Całość spina fakt, że całkiem niedawno, po wielu już wspólnych przecież działaniach, okazało się, że i Tomasz i ja mamy wręcz te same fascynacje muzyczne. Tak więc to nie przypadek! A już najbardziej niesamowity jest dla mnie fakt, że póki co … nigdy jeszcze nie spotkaliśmy się twarzą w twarz! Nastąpi to dopiero 8 grudnia, na koncercie w dniu premiery!


Box ma się ukazać w limitowanym nakładzie 300 sztuk – szykuje się więc (w przyszłości) prawdziwy biały kruk.


Prawdę powiedziawszy AudioCave postanowiło podnieść nakład do 500 sztuk, co nas bardzo cieszy, ale faktycznie nie zmienia to faktu unikatowości. Byłoby pięknie patrzeć na emeryturze na te sporadyczne aukcje na eBay’u…


Wiadomo, że utwór „Ummadellic” (ze „Sky is the Limit”) ukaże się w nieco zmienionej formie – powiesz więcej dlaczego podjęliście taki krok?

# [Fragment danych]
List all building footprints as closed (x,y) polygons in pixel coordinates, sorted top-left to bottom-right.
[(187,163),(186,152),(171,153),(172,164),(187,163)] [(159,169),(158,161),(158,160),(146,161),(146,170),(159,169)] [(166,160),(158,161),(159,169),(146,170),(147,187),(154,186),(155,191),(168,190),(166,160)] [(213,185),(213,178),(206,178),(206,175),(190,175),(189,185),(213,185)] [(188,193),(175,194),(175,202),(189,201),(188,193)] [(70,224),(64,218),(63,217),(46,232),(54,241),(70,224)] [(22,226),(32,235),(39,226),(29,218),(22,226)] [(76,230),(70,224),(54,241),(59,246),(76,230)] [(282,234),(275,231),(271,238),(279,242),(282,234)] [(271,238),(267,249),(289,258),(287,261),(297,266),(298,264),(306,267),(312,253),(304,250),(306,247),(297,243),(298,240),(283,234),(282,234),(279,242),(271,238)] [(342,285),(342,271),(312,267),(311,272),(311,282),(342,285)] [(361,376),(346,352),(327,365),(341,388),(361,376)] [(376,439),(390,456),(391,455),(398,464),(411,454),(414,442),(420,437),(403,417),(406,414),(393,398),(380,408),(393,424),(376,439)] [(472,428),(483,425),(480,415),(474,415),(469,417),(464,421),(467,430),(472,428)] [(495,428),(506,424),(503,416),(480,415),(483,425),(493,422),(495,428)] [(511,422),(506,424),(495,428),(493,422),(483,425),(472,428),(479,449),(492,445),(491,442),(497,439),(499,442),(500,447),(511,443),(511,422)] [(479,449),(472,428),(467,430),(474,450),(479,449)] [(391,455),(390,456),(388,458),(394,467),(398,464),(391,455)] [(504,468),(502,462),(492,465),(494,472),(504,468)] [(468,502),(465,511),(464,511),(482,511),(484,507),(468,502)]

# [Polecenie A]
Proszę przetłumaczyć na język angielski poniższe zdanie z tekstu o limitowanym wydaniu boxu: „Box ma się ukazać w limitowanym nakładzie 300 sztuk – szykuje się więc (w przyszłości) prawdziwy biały kruk.”
# [Polecenie B]
Proszę kontynuować tekst o limitowanym wydaniu boxu, zaczynając bezpośrednio po jego ostatnim zdaniu.
Materiał nie odgrywa tu żadnej roli.

# [Odpowiedź A]
The box set is to be released in a limited edition of 300 copies, so a true collector's rarity is in the making (for the future).

# [Odpowiedź B]
Po pierwsze już jakiś czas temu zrobiliśmy odmienną, instrumentalną wersję tego utworu. Na skrzypcach gościnnie zagrała Tylda i jest to perełka na tej płycie. Po 6 latach od premiery mogę śmiało powiedzieć, że w tej wersji „Sky Is The Limit” jest dla mnie idealny. Gdy doszło do pierwszych rozmów o winylach, właściwie nikt nie miał odmiennego zdania, stwierdziliśmy – dajemy tę wersję i koniec. Poza tym to nagroda dla kolekcjonerów – na kompakcie muzyka jest inna.


Czy pozostałe utwory zostały poddane jakimś poprawkom czy to wersje znane z CD?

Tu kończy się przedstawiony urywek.